DOCUMENT SEGMENT:
*** Block opens ***
Workflow tech is used by, embedded in, a wide variety of social, mobile, analytics and cloud platforms. From speech recognition and natural language processing systems to “big data” and machine learning workflows, executable process models are helping to manage software complexity, increase understandability and reliability. I might visit some of the boxes of this architecture in a later post: stovepipe legacy systems, UI apps, middleware apps, semantics and language translation, as well as privacy services. However, before I do so we need to review the major sources of software complexity the JASON architecture seeks to tame.

Out Of The Tar Pit blames software complexity on

  • state (data values)
  • control (order of execution) and
  • code volume (lines of text).

Out Of The Tar Pit suggests programmers think more declaratively about what the software does, not how it is accomplished. This would go a long way to reduce software complexity. In other words, if health IT could better manage software state, control, and code volume, this would go a long way toward accomplishing the same higher-level goal that motivates the JASON architecture.

The better health IT manages state, control, and code volume, the more it will reduce complexity and achieve goals motivating the JASON architecture. On all three points, workflow technology contributes. Let’s take an extremely simplified patient encounter workflow.

A more realistic representation of healthcare workflow would be a magnitude more complex than this example. However, it would not be more complex than the software code necessary to support users in during interacting with patients, users, and data partners. This simplified workflow is sufficient, though, to illustrate how workflow technology manages state, control, and code.

First of all, the above network is what is called a state transition network, or STN. Each of the numbered nodes is a patient encounter state. “S” is the start state. Circled nodes are end states. Arrows between states represent state transitions. For example, to get from “S” to “1” (vitals) the task of taking vitals must be recorded as having been accomplished. And so on. “S” and “1” and so on represent state just as much as variables in a computer program represent state. However, these states are at a level high enough a human familiar with patient encounter workflow can understand the “program” (the STN) but low enough that a workflow engine can execute the program, perhaps by putting a task in a user’s worklist and checking it off when completed, or recognizing from other data when the vitals task has been accomplished.

Workflow systems still have a lot of variables, most pertaining to patient state stored in databases, but also entered or calculated during a patient encounter. However, by explicitly representing workflow states, and connections among them, in a declarative manner (think of declaring a variable, assigning a type, and a value) at a level that makes sense to both humans and machines, a significant portion of EHR software complexity is more understandably managed.
*** Block closes ***
Items from a data source:
*** Block opens ***
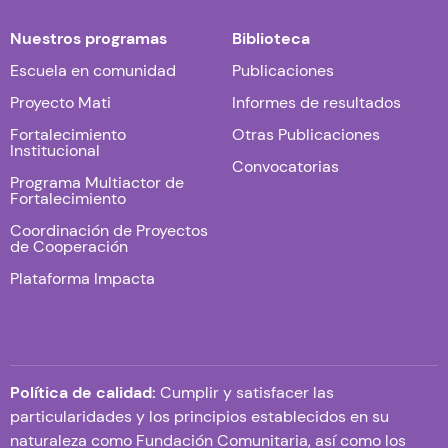
Nuestros programas
Biblioteca
Escuela en comunidad
Publicaciones
Proyecto Mati
Informes de resultados
Fortalecimiento
Otras Publicaciones
Institucional
Convocatorias
Programa Multiactor de
Fortalecimiento
Coordinación de Proyectos
de Cooperación
Plataforma Impacta
Política de calidad:
Cumplir y satisfacer las
particularidades y los principios establecidos en su
naturaleza como Fundación Comunitaria, así como los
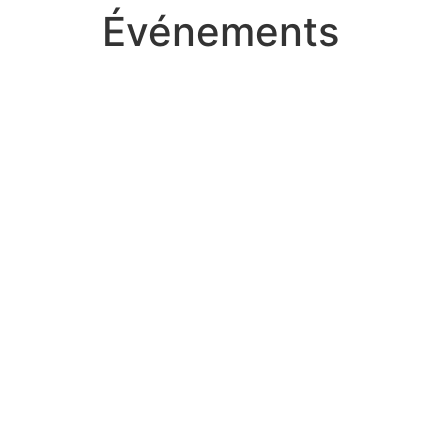
Événements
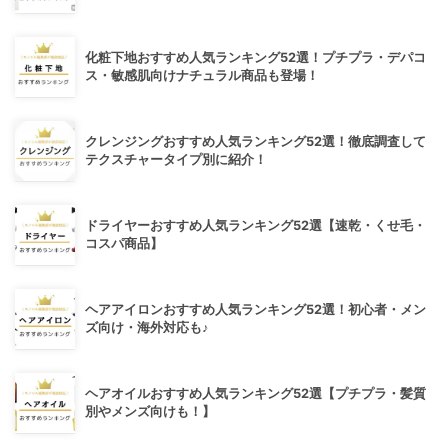
化粧下地おすすめ人気ランキング52選！プチプラ・デパコ
ス・敏感肌向けナチュラル商品も登場！
クレンジングおすすめ人気ランキング52選！徹底調査して
テクスチャータイプ別に紹介！
ドライヤーおすすめ人気ランキング52選【速乾・くせ毛・
コスパ商品】
ヘアアイロンおすすめ人気ランキング52選！初心者・メン
ズ向け・海外対応も♪
ヘアオイルおすすめ人気ランキング52選【プチプラ・髪質
別やメンズ向けも！】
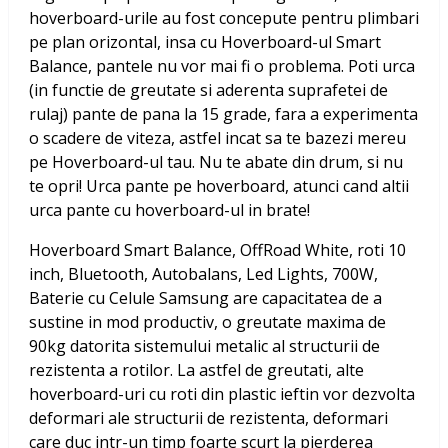
hoverboard-urile au fost concepute pentru plimbari
pe plan orizontal, insa cu Hoverboard-ul Smart
Balance, pantele nu vor mai fi o problema. Poti urca
(in functie de greutate si aderenta suprafetei de
rulaj) pante de pana la 15 grade, fara a experimenta
o scadere de viteza, astfel incat sa te bazezi mereu
pe Hoverboard-ul tau. Nu te abate din drum, si nu
te opri! Urca pante pe hoverboard, atunci cand altii
urca pante cu hoverboard-ul in brate!
Hoverboard Smart Balance, OffRoad White, roti 10
inch, Bluetooth, Autobalans, Led Lights, 700W,
Baterie cu Celule Samsung
are capacitatea de a
sustine in mod productiv, o greutate maxima de
90kg datorita sistemului metalic al structurii de
rezistenta a rotilor. La astfel de greutati, alte
hoverboard-uri cu roti din plastic ieftin vor dezvolta
deformari ale structurii de rezistenta, deformari
care duc intr-un timp foarte scurt la pierderea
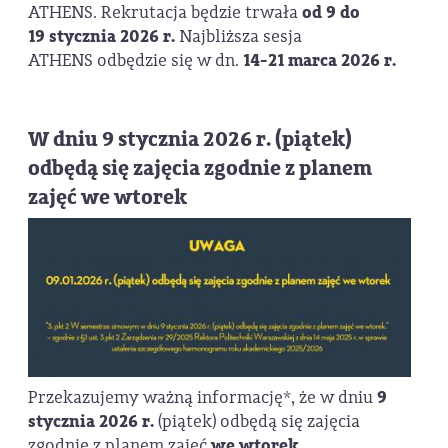
ATHENS. Rekrutacja będzie trwała
od 9 do
19 stycznia 2026 r.
Najbliższa sesja
ATHENS odbędzie się w dn.
14-21 marca 2026 r.
W dniu 9 stycznia 2026 r. (piątek)
odbędą się zajęcia zgodnie z planem
zajęć we wtorek
Przekazujemy ważną informację*, że w dniu
9
stycznia 2026 r.
(piątek) odbędą się zajęcia
zgodnie z planem zajęć
we wtorek.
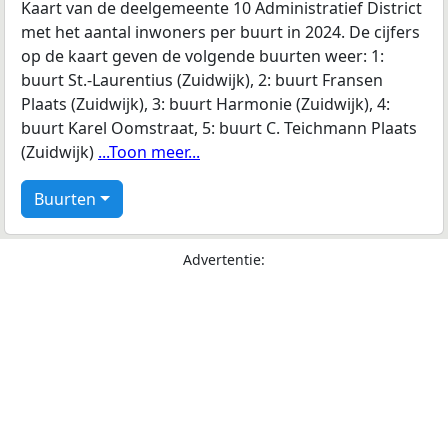
Kaart van de deelgemeente 10 Administratief District
met het aantal inwoners per buurt in 2024. De cijfers
op de kaart geven de volgende buurten weer: 1:
buurt St.-Laurentius (Zuidwijk), 2: buurt Fransen
Plaats (Zuidwijk), 3: buurt Harmonie (Zuidwijk), 4:
buurt Karel Oomstraat, 5: buurt C. Teichmann Plaats
(Zuidwijk)
...Toon meer...
Buurten
Advertentie:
*** Block closes ***
EXERCISE AIM:
Answer these questions using the text on workflow technology:
1. Which kinds of platforms use or embed workflow technology?
2. What three sources of software complexity does Out Of The Tar Pit name?
3. What do the circled nodes in the state transition network represent?
These entries come from a different source than the text.

RESULT:
1. Social, mobile, analytics and cloud platforms.
2. State, control and code volume.
3. End states.